Facilitating Cross-cultural Relationships Among University Students

Facilitating Cross-cultural Relationships Among University Students

by Emily Adams

International students participating in Intensive English Programs (IEPs) in the United States often feel isolated not only from university life, but also from American society in general. Much of the students’ time is spent in the ESL classroom with other international students, perhaps in a separate building. In addition, limited English proficiency and lack of confidence to interact with native speakers can result in limited English practice, which can further hinder their integration into the community. Faculty and staff at some schools, as evidenced by several of the presentations at MIDTESOL 2016, are not only noticing this frustration but taking steps toward change. They are developing programs to increase the integration of international students into university life and encourage interactions with native English speakers.

At MIDTESOL 2016, several faculty from Northwest Missouri State University described their successful efforts to increase cross-cultural interactions among university students (Konstantopoulos, Joachim, Kiene, & Wilson, 2016). Because Northwest Missouri State is located in an area with little diversity, the members of the education department as well as some of the intercultural communication professors were looking for a way to provide their students with intercultural experience.

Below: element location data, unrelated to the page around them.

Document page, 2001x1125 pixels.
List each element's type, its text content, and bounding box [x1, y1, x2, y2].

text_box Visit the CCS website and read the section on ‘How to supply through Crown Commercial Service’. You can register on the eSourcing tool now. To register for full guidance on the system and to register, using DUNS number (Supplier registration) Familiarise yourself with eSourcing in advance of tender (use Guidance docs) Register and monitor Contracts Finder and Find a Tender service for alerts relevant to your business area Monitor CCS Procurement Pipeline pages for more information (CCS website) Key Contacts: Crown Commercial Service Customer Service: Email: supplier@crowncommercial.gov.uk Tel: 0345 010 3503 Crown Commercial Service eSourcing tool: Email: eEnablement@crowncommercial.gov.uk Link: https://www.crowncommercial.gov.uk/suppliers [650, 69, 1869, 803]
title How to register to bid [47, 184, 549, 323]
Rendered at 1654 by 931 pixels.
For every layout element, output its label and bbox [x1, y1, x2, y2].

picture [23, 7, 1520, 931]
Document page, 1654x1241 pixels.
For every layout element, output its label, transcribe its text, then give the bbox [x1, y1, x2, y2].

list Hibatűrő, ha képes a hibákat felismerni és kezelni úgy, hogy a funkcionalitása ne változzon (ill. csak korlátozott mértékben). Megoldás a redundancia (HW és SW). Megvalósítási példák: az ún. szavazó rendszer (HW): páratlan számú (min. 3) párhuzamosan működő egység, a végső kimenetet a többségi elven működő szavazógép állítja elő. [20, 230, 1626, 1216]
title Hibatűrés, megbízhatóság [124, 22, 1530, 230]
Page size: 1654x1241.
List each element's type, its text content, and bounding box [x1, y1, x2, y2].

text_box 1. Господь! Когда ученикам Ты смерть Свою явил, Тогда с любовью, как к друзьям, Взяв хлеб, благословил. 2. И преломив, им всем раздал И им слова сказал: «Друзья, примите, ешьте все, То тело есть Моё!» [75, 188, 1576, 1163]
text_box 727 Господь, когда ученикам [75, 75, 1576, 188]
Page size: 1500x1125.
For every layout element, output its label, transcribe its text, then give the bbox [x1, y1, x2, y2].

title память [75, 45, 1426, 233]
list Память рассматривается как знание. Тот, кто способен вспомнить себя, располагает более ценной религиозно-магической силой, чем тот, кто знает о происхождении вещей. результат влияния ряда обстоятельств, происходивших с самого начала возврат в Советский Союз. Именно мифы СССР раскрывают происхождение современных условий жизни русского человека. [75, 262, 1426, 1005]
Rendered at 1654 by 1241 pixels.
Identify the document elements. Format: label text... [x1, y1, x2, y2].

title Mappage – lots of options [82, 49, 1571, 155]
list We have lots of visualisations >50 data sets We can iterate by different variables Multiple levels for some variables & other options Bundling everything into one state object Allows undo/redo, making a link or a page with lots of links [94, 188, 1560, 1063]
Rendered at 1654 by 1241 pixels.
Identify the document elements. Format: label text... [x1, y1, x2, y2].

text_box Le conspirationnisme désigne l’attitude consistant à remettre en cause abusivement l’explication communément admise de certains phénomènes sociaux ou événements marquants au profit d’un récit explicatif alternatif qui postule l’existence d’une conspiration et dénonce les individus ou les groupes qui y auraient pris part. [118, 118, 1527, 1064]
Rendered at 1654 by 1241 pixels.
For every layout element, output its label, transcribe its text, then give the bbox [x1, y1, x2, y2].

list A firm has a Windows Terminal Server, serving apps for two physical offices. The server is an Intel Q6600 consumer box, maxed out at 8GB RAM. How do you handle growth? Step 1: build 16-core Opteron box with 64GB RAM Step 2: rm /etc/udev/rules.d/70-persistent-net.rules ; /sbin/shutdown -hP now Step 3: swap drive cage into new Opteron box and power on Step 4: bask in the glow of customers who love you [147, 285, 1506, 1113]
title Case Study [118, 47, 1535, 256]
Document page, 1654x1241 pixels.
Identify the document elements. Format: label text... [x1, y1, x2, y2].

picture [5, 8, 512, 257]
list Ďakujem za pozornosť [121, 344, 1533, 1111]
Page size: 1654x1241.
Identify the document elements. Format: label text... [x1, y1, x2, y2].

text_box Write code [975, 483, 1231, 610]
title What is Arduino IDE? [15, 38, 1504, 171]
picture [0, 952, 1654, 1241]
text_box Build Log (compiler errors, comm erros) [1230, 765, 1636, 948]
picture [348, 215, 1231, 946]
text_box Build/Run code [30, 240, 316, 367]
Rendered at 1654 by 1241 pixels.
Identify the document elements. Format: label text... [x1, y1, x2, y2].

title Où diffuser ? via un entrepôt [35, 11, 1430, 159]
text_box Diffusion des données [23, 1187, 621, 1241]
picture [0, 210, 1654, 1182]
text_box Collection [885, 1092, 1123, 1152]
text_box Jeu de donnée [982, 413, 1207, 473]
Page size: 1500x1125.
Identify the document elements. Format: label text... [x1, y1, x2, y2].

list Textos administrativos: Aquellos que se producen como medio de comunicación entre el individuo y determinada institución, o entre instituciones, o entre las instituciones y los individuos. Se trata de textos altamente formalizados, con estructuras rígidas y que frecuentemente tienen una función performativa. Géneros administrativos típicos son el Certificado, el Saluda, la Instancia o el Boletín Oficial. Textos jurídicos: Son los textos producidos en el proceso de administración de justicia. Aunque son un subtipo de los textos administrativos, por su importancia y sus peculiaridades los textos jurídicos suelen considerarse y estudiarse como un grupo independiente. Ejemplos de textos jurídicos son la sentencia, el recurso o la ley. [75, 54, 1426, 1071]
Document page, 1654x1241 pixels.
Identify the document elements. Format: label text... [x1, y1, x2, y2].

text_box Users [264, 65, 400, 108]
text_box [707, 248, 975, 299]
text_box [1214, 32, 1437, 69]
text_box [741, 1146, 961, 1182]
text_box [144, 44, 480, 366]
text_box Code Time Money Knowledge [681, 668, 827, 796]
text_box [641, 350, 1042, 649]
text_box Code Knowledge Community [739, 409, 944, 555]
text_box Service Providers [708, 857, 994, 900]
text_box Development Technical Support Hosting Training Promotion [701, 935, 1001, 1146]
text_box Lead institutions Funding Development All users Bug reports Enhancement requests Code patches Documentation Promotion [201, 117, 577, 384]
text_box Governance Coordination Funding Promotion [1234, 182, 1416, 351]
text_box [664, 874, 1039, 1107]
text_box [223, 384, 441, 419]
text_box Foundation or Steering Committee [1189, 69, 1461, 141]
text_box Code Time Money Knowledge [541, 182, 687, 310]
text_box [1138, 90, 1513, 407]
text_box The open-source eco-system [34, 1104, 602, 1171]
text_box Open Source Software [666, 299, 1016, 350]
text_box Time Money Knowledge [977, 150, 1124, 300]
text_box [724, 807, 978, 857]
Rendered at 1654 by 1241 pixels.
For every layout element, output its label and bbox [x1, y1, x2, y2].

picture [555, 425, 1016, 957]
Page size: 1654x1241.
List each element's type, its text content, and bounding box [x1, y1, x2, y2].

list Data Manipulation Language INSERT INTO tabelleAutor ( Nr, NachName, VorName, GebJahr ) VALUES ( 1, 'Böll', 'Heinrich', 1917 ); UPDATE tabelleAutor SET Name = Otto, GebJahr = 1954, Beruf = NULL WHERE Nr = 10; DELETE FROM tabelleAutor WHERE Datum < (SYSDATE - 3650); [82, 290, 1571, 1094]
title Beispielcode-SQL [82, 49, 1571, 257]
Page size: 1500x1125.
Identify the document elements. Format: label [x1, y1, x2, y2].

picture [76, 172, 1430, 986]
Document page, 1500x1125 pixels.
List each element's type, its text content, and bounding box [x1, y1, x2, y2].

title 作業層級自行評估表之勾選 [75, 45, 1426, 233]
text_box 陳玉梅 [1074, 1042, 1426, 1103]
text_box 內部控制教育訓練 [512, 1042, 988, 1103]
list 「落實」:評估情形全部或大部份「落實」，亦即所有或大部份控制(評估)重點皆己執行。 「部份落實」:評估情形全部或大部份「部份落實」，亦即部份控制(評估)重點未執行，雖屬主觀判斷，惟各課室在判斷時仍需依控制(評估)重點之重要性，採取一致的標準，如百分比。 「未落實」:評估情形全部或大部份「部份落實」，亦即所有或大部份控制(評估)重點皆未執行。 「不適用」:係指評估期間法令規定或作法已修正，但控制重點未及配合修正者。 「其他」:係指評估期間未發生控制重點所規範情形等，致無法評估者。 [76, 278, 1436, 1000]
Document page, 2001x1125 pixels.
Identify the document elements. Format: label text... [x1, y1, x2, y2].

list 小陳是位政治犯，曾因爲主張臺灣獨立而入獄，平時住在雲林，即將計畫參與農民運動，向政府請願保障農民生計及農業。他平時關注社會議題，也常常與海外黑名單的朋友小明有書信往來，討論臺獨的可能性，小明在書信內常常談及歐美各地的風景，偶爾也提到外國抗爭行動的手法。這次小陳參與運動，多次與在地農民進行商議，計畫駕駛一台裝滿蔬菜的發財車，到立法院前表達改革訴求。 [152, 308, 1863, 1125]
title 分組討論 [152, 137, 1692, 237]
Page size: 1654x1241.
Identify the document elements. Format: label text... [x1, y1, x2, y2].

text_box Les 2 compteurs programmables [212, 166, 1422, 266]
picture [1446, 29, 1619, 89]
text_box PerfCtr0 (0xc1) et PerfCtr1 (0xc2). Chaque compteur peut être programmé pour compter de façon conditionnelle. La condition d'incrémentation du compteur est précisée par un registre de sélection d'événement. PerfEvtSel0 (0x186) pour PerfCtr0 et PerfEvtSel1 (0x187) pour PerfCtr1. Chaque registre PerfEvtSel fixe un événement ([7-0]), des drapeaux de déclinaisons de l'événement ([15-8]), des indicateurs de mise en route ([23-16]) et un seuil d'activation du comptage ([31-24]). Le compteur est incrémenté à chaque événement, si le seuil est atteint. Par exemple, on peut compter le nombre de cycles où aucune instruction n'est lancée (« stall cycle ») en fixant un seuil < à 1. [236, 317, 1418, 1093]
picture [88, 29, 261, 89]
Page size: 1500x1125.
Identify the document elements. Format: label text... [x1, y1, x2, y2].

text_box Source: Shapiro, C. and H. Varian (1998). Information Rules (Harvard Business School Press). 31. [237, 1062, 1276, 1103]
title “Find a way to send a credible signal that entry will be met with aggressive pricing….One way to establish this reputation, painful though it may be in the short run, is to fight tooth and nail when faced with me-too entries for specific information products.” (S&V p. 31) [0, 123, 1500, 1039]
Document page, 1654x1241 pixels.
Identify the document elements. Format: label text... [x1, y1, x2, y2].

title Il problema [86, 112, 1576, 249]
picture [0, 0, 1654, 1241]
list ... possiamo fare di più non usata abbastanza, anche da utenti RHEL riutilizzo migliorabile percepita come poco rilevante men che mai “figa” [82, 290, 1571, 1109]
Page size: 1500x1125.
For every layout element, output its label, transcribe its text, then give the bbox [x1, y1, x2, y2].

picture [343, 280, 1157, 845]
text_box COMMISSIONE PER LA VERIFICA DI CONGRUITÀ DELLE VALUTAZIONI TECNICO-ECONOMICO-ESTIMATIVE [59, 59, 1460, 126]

These faculty developed a model of working across departments to promote intercultural relationships between domestic and international students. Their existing cross-cultural programs began with one of the ESL teachers looking to increase her students’ interactions with native speakers in order to facilitate language learning and integration into American society. Today, several faculty are involved in the university’s intercultural exchange programs, which are either implemented as part of students’ coursework or as required volunteer hours:

  • Combining ESL and university classes

Certain university classes will combine with ESL classes a few times throughout the semester, during which the students might engage in partner discussion, small group discussion, interviews, speeches, or classroom discussion. International students learn quite a bit about American life and society, while many of the domestic students gain a better understanding of cultural differences.

  • Activity Buddy program

This program is a class requirement for some intercultural communication and English classes. A native English speaker and a student in the English language program are paired for the duration of the semester through an initial in-class meeting, after which they meet once a week to engage in an activity together. This program facilitates cross-cultural exchange while at the same time helping ESL students to improve their English. Students must keep a log of their activities, evaluating their experience in some form (reflections, group discussions, speeches, etc.) at midterm and at the end of the semester.

  • Culture class presenters

American students give a presentation to a class of English language learnersabout an aspect of American culture.

  • Practicum observations/field experience

Education students observe ESL classes for practicum/field experience credit.

  • Conversation partners

An American student and a student in the English language program meet several times outside of class to practice English skills.

  • Tutors

Native English speakers tutor English learners in their language skills.

Northwest Missouri State’s program is based on the principle that cross-cultural experience can be beneficial for anyone, regardless of nationality or background. Moreover, practical experience of another culture is often more enlightening than simply hearing about this culture in a classroom. As Konstantopoulos et al. (2016) pointed out, cross-cultural relationships further one’s knowledge of the world, increasing tolerance and open-mindedness while developing respect for those who are different from oneself. Northwest Missouri State University’s model of interdepartmental cooperation is an exceptional example to other universities that are aiming to help students develop cross-cultural competence.

A practical resource for helping international students integrate into the United States and promote cross-cultural exchange is the NAFSA (Association of International Educators) website. It contains a variety of resources related to cultural and academic adjustment for international students: http://www.nafsa.org/findresources/default.aspx?catId=518255.

This website’s wide range of resources includes:

  • Intercultural Activity Toolkit
  • Campus & Community Engagement
  • Cultural Transitions
  • Navigating Identity
  • Understanding Differences
  • Academic & Behavioral Support Resource List
  • Campus and Community Programming during Ramadan


Konstantopoulos, H., Joachim, B., Kiene, D., & Wilson, N. (2016). Building Partnerships on Campus for Cross-Cultural Awareness. [PowerPoint slides]. Retrieved from http://bit.ly/MIDTESOL16

Emily Adams is pursuing a Master’s degree in English in the TESOL track at Missouri State University, where she has taught several writing courses to international students as a graduate teaching assistant. Emily grew up in Germany and became interested in intercultural relationships following her experience of re-adjusting to the United States upon returning for college. She has been actively involved in helping international students adjust to the United States for the past twelve years.